Le ferite non sono completamente rimarginate, il ricordo della guerra dei Balcani è sempre vivo e la presenza, ancora oggi, delle truppe internazionali di pace non aiuta a dimenticare. Un senso di inquietudine che i protagonisti si portano dietro, nella loro ricerca della felicità indissolubilmente legata alla fuga verso luoghi migliori , verso i paesi vicini come l’Austria o l’Italia.
Vincitori e vinti. Dalla mostra di Venezia, il film più costoso della storia del cinema italiano, dal cast infinito (c’erano proprio tutti, sembrava di essere a Yalta), il kolossal di Giuseppe Tornatore: “Baaria” se ne parte senza neppure una “osella”.
Il Leone d’oro è andato senza polemiche al bel film israeliano: “Lebanon ” di Samuel Maoz.
Giugno 1982 prima guerra del Libano un mezzo corazzato nel mezzo di un campo di girasoli.
Questa, l’unica immagine girata in esterno. Tutto il film è ambientato all’interno di un carro armato israeliano, che si perde durante un operazione di perlustrazione in territorio nemico. L’equipaggio interamente composto da militari di leva, è allo sbando, per la prima volta impegnato in una vera operazione di guerra. Claustrofobico e trincerato, Lebanon guarda alla guerra attraverso il mirino-obiettivo di un artigliere.
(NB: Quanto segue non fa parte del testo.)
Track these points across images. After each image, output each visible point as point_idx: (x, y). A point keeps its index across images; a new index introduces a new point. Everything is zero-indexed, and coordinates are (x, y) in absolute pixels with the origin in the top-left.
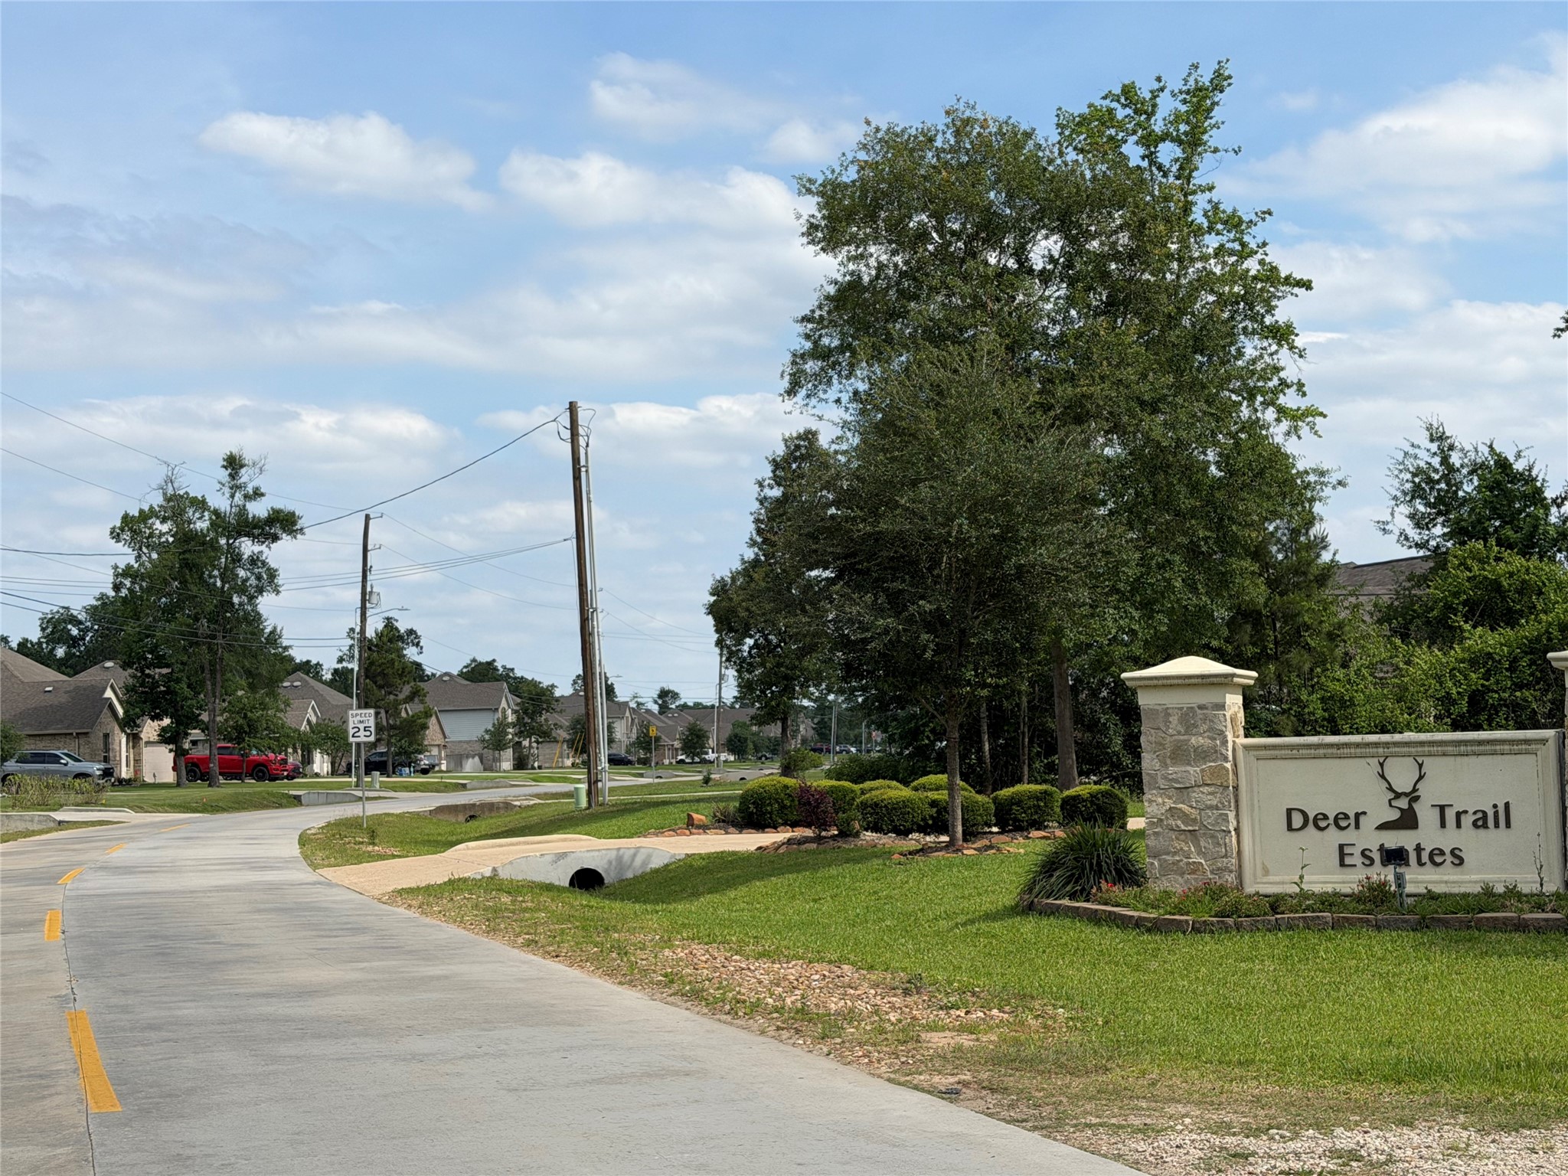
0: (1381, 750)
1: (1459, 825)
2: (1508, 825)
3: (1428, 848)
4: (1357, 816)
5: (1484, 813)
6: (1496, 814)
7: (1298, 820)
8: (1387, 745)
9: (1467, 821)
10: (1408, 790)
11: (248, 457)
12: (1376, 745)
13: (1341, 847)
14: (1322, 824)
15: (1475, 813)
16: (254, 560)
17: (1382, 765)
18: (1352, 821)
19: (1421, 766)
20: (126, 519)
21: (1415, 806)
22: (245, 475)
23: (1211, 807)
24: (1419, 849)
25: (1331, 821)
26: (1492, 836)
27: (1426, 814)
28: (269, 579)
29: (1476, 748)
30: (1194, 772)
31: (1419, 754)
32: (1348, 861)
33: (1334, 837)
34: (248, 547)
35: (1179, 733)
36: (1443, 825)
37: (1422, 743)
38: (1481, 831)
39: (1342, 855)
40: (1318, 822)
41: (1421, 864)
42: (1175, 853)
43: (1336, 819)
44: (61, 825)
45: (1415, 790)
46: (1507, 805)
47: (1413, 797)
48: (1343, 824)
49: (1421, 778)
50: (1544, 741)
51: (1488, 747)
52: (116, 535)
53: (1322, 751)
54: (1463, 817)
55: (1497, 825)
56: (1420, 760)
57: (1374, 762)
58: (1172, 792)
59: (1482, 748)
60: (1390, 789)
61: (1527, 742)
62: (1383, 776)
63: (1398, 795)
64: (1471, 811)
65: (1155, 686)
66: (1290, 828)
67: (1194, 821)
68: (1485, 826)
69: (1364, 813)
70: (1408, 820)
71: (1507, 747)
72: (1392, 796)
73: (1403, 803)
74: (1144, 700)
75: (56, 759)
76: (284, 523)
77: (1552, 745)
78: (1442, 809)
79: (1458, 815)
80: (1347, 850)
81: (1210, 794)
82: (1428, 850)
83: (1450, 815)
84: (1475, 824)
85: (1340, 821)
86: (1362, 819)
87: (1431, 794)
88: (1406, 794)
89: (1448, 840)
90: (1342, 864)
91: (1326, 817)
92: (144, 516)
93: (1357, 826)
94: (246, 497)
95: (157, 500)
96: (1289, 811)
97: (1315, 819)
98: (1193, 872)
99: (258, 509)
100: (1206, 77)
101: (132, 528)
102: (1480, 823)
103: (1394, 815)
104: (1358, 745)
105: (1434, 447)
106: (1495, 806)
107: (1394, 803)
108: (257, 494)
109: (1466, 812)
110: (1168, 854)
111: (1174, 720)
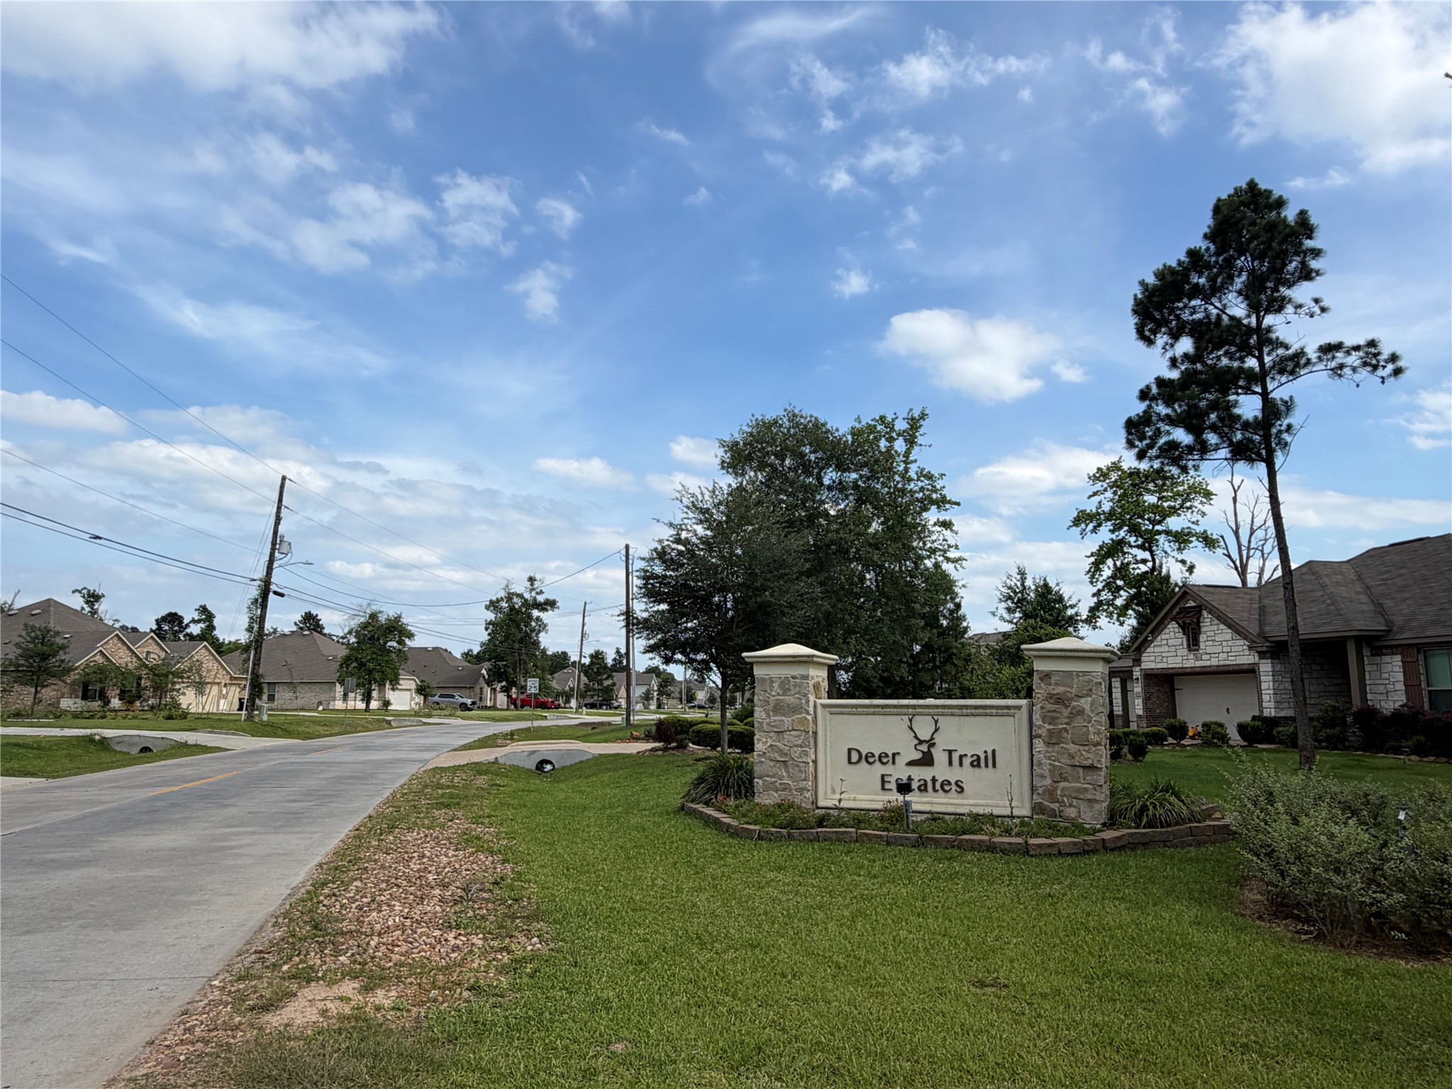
0: (910, 710)
1: (961, 764)
2: (994, 766)
3: (940, 779)
4: (894, 755)
5: (978, 756)
6: (986, 758)
7: (855, 757)
8: (914, 707)
9: (967, 761)
10: (927, 739)
11: (538, 577)
12: (907, 706)
13: (883, 776)
14: (871, 760)
15: (972, 756)
16: (538, 619)
17: (911, 720)
18: (890, 758)
19: (936, 722)
20: (491, 601)
21: (932, 750)
22: (537, 584)
23: (797, 746)
24: (934, 780)
25: (877, 758)
26: (985, 773)
27: (939, 756)
28: (543, 627)
29: (973, 711)
30: (787, 721)
31: (936, 715)
32: (887, 786)
33: (879, 769)
34: (535, 613)
35: (778, 694)
36: (950, 763)
37: (937, 707)
38: (977, 770)
39: (883, 782)
40: (868, 758)
41: (935, 790)
42: (773, 777)
43: (880, 757)
44: (425, 724)
45: (932, 738)
46: (994, 751)
47: (931, 743)
48: (884, 760)
49: (936, 730)
50: (1019, 708)
51: (981, 711)
52: (487, 608)
53: (872, 710)
54: (964, 759)
55: (987, 766)
56: (936, 718)
57: (906, 718)
58: (772, 734)
59: (978, 711)
60: (916, 737)
61: (1008, 707)
62: (911, 728)
63: (921, 742)
64: (969, 755)
65: (765, 663)
66: (850, 762)
67: (786, 754)
68: (979, 766)
69: (898, 753)
70: (927, 760)
71: (994, 711)
72: (917, 742)
73: (924, 748)
74: (758, 671)
75: (453, 697)
76: (550, 604)
77: (1025, 711)
78: (950, 752)
79: (961, 757)
80: (887, 779)
81: (797, 736)
82: (940, 781)
83: (955, 757)
84: (972, 764)
85: (882, 759)
86: (897, 758)
87: (942, 743)
88: (926, 742)
89: (953, 775)
90: (883, 788)
91: (873, 755)
92: (498, 601)
93: (894, 763)
94: (537, 593)
95: (502, 594)
96: (850, 751)
97: (867, 757)
98: (784, 790)
99: (541, 599)
100: (916, 414)
101: (493, 605)
102: (975, 763)
103: (918, 756)
104: (895, 707)
105: (1019, 577)
106: (986, 752)
107: (918, 747)
108: (541, 592)
109: (966, 755)
110: (768, 776)
111: (776, 685)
Leone d'Argento per la migliore regia: Shirin NESHAT per il film Zanan bedoone mardan (Women Without Men) una coproduzione tra Germania, Austria, Francia. Con una struttura narrativa fluttuante tra ricostruzione storica e dimensione onirica, la giovane cineasta di origine iraniana ha rievocato il periodo a cavallo degli anni ’50, quando in Iran lo Scià preparava il colpo di stato per disarcionare il presidente Mossadegh, democraticamente eletto dal popolo, e fautore di una pericolosa politica di nazionalizzazioni, mal vista dai paesi occidentali, ed in primo luogo da Inghilterra e Stati Uniti.